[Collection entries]
========================

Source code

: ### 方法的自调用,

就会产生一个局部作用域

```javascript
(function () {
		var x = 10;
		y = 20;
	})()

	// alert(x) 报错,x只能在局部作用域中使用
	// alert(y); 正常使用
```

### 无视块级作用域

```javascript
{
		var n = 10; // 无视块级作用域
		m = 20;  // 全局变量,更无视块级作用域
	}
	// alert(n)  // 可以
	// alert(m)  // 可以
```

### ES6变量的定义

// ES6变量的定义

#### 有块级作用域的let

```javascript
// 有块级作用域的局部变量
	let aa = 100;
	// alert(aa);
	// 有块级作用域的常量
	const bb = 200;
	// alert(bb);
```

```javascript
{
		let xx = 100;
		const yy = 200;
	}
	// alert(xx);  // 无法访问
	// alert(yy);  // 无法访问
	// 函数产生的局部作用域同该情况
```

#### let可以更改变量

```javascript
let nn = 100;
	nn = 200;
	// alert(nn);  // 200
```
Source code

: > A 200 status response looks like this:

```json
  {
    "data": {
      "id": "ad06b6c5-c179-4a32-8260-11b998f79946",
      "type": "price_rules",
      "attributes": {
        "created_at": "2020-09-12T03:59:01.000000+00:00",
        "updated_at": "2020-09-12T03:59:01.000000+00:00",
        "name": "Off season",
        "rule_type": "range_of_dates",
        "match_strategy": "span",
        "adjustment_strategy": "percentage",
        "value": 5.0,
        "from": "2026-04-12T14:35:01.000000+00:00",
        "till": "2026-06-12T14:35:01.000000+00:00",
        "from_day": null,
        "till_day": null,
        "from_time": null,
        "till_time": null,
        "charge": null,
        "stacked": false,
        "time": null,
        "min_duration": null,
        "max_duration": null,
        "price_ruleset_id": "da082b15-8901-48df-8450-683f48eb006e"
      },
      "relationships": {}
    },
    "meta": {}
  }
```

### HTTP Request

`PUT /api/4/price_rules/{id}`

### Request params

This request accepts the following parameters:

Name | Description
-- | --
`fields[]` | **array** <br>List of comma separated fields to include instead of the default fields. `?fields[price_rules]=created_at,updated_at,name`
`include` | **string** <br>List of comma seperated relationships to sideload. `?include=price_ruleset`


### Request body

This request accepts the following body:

========================

→ WHAT YOU SHOULD DO: Select every line of the records holding the string "null".

→ RESPONSE BELOW:
        "from_day": null,
        "till_day": null,
        "from_time": null,
        "till_time": null,
        "charge": null,
        "time": null,
        "min_duration": null,
        "max_duration": null,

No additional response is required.